ACTION ITEM: Take the material below and reproduce, word for word, only the lines from the line with "Article Type: research-article;" through the line with "DOI: 10.1071/ZO13045; TOC".

INFORMATION SHOWN:
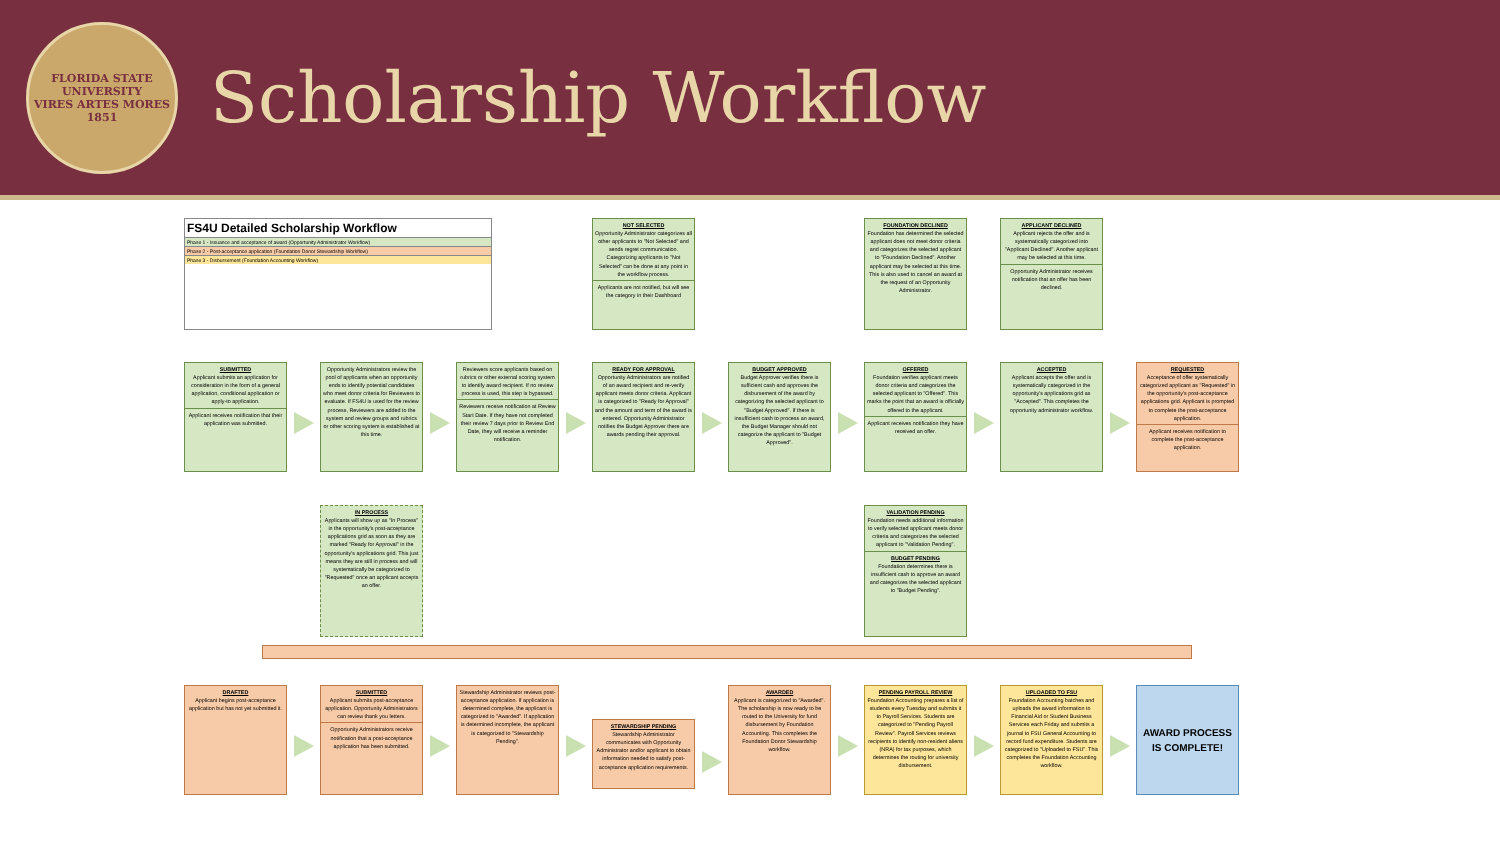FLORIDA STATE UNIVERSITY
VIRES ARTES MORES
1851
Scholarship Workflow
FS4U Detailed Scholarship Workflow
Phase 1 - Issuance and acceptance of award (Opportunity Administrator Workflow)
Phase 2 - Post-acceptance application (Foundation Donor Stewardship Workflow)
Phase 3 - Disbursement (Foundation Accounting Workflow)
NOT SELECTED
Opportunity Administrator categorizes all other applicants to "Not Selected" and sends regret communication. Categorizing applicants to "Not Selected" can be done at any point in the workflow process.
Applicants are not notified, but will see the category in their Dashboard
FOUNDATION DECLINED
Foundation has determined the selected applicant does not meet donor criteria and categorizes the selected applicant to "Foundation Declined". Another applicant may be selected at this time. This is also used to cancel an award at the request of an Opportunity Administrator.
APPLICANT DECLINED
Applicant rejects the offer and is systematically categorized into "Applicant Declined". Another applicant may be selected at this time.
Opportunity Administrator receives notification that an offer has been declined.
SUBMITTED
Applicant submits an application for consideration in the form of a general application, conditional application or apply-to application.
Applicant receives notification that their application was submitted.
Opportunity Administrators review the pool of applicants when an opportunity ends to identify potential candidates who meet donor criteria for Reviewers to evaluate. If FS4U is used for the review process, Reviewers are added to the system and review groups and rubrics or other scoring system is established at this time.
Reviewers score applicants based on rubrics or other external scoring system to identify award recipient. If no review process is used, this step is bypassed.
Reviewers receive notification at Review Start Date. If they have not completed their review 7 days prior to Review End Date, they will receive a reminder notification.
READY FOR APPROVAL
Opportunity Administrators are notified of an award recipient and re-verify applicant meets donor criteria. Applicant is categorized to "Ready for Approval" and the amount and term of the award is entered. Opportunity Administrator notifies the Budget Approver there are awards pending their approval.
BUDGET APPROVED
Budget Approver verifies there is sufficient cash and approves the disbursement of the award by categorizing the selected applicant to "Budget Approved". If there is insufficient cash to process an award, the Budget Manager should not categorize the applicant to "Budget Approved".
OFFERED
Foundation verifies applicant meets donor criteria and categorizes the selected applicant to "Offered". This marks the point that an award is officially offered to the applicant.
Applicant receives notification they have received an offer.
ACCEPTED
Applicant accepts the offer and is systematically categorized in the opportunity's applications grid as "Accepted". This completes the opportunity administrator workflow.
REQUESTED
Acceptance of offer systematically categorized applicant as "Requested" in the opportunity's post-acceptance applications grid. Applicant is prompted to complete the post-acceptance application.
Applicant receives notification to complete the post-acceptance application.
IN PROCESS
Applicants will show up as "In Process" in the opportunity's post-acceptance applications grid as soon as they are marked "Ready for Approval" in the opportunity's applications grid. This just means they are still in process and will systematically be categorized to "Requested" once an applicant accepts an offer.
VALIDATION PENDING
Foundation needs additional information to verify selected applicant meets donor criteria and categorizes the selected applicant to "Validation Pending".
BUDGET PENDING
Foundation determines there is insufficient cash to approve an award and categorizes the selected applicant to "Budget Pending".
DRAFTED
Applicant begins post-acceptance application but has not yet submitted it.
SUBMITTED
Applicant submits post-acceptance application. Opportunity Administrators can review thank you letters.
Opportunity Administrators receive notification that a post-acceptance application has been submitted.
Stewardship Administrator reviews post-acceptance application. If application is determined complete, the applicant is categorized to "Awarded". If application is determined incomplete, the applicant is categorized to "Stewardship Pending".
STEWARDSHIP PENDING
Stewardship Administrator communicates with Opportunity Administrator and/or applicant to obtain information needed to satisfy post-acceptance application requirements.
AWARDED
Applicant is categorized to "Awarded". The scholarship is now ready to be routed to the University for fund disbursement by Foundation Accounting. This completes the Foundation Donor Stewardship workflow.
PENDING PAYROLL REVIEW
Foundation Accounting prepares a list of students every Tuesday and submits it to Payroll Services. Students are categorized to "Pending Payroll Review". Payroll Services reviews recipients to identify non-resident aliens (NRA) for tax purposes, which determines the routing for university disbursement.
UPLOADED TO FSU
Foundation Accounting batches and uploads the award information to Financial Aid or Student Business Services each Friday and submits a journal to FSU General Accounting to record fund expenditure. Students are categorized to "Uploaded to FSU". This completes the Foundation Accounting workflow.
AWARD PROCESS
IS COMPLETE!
...
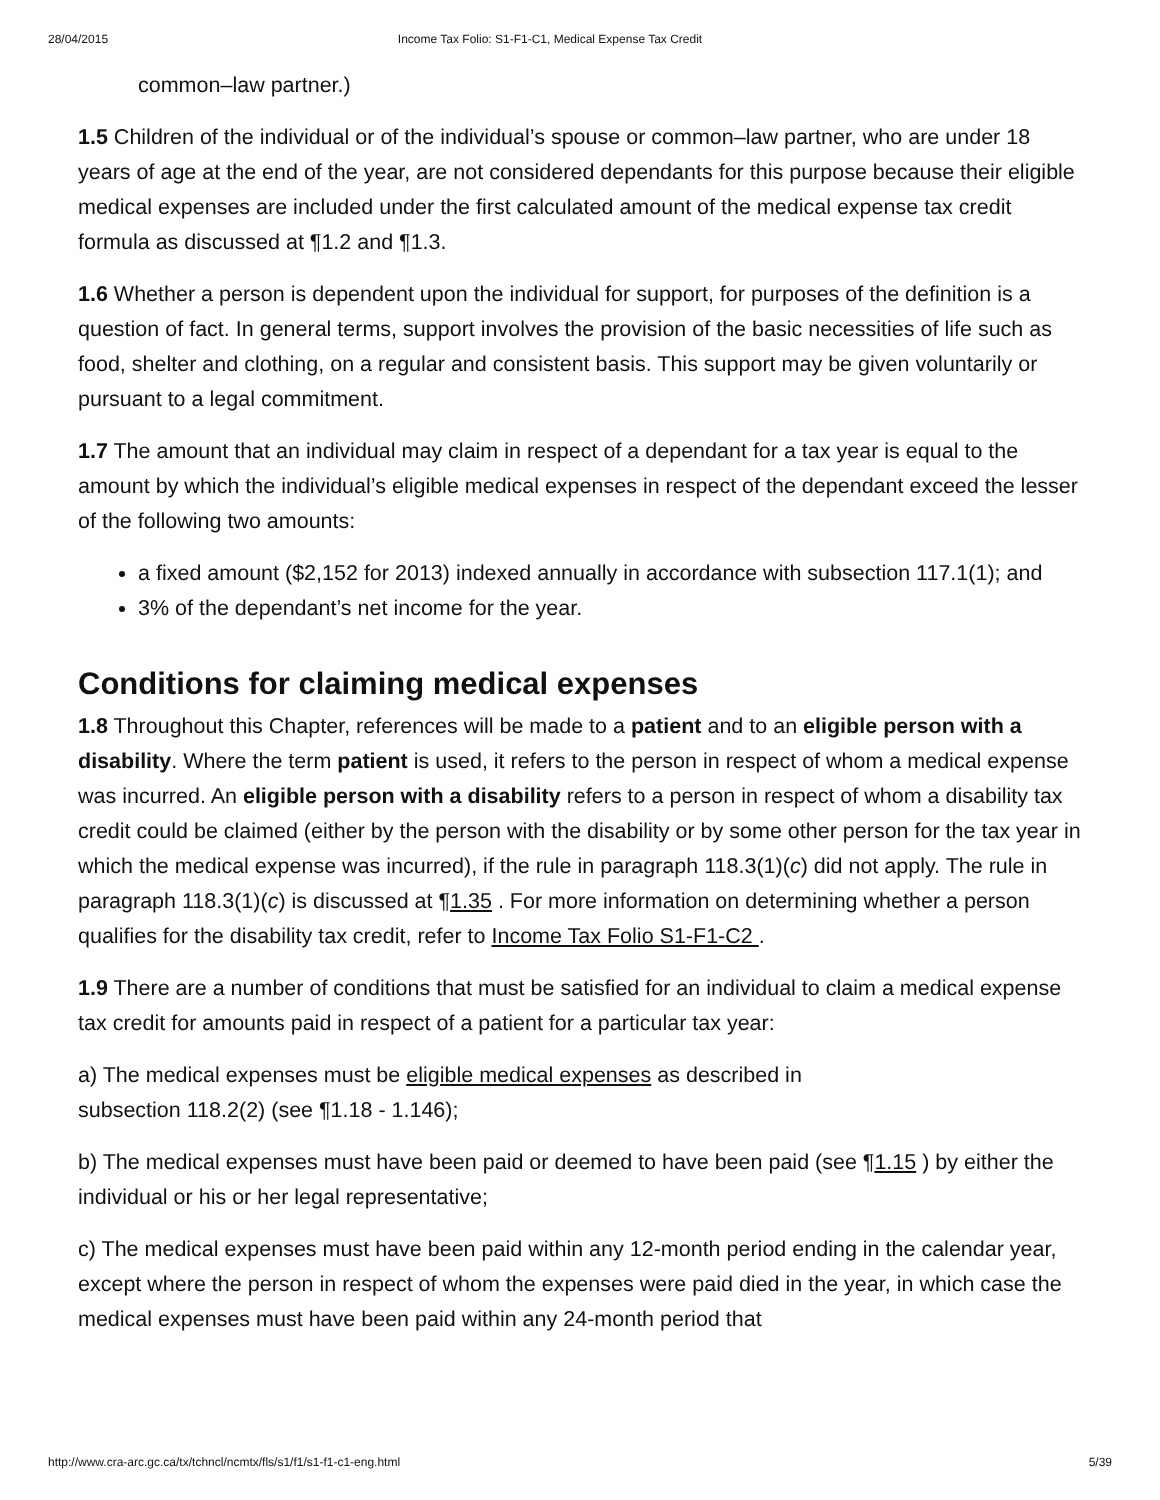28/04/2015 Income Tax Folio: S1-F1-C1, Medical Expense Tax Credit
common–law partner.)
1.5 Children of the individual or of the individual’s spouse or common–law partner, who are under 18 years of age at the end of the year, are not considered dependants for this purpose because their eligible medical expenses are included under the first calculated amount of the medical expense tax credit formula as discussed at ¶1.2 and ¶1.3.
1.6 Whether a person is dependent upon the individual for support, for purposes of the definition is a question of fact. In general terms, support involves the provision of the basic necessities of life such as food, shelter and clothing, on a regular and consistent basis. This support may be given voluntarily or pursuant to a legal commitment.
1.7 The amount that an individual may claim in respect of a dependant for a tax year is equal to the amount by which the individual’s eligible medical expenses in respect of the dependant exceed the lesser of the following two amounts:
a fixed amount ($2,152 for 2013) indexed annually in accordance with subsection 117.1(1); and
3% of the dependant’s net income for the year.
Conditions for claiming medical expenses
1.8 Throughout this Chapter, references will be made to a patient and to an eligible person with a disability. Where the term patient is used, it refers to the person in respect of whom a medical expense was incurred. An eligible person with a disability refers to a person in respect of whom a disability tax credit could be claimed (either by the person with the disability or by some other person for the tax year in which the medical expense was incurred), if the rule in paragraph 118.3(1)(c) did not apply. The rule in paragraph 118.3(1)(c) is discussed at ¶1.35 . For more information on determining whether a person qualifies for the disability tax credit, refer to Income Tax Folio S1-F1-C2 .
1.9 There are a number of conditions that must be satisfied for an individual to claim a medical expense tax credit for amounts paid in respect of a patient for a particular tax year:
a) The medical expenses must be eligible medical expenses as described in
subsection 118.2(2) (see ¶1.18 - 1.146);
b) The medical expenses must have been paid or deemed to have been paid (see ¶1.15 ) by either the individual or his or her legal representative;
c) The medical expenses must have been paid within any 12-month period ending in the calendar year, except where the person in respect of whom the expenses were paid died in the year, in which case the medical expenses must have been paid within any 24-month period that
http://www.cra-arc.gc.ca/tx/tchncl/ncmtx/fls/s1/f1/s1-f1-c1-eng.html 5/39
--
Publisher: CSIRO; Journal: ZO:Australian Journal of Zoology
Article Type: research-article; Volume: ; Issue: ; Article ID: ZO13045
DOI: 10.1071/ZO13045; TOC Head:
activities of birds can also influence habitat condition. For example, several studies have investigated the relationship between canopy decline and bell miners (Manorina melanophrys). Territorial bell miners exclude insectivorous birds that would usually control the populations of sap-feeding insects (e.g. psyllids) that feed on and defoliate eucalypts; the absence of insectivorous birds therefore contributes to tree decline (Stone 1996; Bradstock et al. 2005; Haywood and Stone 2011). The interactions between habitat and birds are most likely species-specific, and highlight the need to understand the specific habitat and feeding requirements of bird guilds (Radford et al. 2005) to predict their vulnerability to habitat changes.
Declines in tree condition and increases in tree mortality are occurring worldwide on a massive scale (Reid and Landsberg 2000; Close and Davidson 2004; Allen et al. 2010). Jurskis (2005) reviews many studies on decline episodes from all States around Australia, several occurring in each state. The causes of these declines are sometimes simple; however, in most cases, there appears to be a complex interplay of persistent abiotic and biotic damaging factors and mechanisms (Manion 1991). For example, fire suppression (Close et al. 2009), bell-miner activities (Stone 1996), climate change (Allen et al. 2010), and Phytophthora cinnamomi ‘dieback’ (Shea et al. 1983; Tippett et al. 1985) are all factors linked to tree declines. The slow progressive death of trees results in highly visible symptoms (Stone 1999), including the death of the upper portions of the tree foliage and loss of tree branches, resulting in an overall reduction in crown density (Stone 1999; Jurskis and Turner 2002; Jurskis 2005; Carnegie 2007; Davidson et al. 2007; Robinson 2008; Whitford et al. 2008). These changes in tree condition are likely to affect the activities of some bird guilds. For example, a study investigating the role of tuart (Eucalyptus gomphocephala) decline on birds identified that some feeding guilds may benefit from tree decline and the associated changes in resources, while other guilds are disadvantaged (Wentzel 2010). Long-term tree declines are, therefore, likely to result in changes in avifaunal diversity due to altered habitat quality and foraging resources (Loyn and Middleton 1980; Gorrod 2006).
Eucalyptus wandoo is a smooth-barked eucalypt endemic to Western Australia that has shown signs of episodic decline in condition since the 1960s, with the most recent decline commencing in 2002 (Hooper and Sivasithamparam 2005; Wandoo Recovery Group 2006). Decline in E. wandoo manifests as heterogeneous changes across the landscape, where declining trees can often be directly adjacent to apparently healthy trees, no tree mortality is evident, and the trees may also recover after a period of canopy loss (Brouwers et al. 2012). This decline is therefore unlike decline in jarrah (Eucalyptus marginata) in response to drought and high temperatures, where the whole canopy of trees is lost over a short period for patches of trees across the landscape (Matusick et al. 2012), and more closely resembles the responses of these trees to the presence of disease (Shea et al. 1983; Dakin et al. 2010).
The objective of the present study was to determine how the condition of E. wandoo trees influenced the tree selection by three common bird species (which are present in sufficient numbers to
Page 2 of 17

ANSWER SECTION:
Article Type: research-article; Volume: ; Issue: ; Article ID: ZO13045
DOI: 10.1071/ZO13045; TOC Head:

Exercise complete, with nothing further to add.